Linguistic and Contextual Richness

PixelProse significantly surpasses existing datasets in terms of linguistic richness and contextual detail. On average, the generated captions contain 506 characters, considerably longer than the 101 characters typically found in the original captions. This enhanced verbosity translates to approximately 1.7 billion tokens, underscoring the dataset's comprehensive nature.

Moreover, the dataset demonstrates remarkable noun diversity, featuring a broader vocabulary than other leading datasets such as ALLaVA and ShareGPT4V. This is particularly beneficial for vision-language tasks that require nuanced object recognition and description.

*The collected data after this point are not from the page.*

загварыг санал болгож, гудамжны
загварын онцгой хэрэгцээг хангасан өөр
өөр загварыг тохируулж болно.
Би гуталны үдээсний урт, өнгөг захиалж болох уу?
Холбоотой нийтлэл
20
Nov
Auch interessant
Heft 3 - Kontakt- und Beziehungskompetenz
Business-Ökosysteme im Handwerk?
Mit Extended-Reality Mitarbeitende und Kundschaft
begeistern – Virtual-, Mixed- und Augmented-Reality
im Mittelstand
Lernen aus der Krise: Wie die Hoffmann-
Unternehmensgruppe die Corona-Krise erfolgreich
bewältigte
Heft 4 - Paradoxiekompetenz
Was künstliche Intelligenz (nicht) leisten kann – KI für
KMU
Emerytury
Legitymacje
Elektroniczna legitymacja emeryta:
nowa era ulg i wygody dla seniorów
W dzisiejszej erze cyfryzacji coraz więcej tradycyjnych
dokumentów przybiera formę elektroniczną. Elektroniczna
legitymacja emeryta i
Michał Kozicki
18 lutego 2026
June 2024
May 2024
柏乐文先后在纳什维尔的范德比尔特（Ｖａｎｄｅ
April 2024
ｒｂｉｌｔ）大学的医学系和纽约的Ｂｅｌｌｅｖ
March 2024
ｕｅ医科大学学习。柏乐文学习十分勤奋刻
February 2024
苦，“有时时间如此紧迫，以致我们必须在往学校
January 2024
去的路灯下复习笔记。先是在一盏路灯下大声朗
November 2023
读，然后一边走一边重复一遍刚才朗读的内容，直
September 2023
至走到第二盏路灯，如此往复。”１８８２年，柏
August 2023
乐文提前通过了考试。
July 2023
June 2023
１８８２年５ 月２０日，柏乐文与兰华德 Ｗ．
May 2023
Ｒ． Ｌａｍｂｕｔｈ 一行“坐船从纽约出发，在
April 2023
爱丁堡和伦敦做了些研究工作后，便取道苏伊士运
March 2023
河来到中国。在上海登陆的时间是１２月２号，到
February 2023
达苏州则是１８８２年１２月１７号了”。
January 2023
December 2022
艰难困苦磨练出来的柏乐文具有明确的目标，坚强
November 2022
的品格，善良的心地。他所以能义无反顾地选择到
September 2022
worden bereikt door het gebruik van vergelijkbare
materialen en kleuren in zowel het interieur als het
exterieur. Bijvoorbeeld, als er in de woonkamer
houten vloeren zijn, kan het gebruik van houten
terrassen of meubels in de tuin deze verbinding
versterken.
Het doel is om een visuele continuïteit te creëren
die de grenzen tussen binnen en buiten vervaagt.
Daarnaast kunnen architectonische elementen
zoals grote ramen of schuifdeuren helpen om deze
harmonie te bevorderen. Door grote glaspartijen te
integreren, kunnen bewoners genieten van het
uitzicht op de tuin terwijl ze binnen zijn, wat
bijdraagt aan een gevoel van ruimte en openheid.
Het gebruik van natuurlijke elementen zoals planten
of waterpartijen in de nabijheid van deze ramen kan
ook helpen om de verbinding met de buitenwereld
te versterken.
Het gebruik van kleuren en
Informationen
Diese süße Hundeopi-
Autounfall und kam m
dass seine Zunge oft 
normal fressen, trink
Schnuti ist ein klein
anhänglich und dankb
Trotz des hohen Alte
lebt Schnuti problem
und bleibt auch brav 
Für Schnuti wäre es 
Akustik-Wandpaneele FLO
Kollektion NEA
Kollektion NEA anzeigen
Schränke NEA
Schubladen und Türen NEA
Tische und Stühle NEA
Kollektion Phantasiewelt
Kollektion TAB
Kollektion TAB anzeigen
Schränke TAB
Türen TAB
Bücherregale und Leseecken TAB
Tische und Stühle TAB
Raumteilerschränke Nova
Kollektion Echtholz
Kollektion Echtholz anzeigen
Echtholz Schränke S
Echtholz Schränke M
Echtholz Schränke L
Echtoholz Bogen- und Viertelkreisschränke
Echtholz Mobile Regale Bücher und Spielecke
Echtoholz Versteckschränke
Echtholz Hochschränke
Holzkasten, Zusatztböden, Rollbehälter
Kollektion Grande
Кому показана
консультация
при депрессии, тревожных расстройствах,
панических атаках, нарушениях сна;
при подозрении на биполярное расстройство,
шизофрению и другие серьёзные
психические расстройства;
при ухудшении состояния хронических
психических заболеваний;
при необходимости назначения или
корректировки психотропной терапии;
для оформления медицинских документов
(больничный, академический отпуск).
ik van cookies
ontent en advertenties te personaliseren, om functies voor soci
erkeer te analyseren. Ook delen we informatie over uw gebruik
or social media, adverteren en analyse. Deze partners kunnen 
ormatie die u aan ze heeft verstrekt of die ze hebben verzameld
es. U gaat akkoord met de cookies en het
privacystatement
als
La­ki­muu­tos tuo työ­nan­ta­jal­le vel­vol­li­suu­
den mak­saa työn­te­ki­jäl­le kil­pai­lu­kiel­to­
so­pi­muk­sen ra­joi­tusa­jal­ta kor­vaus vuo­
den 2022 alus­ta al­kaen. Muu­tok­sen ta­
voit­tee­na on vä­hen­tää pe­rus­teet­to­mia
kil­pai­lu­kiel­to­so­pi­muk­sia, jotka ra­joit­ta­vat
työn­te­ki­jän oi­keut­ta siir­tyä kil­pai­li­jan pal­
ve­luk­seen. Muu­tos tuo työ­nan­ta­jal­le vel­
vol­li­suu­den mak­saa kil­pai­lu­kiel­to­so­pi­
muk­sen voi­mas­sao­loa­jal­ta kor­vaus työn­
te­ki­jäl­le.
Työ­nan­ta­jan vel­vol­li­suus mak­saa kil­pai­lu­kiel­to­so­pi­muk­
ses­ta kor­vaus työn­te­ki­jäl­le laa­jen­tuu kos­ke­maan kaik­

Practical Implications and Applications

PixelProse is designed for versatility and can be refactored into multiple formats to serve various applications, including pre-training tasks, image captioning, and vision question-answering (VQA). The dataset's dense captions enable robust LLM refactoring, facilitating the generation of high-quality VQA pairs, instructional content, and other formats essential for advanced vision-language research.

Future Directions

The authors hint at numerous avenues for future exploration. Given PixelProse’s detailed captions, researchers can investigate more effective methods for refactoring dense captions into specific instruction sets. Additionally, the dataset's rich annotations can drive advancements in multimodal applications, including but not limited to image generation, object recognition, and contextual scene understanding.

Conclusion

PixelProse represents a substantial advancement in the quality and utility of image caption datasets. By providing richly detailed and contextually comprehensive captions, this dataset addresses critical deficiencies in current vision-LLM training data. It promises to be an invaluable resource for future research, enabling open-source models to achieve performances previously reserved for commercial systems. The authors' rigorous approach to quality assurance and ethical considerations further solidifies PixelProse as a benchmark in responsible AI research.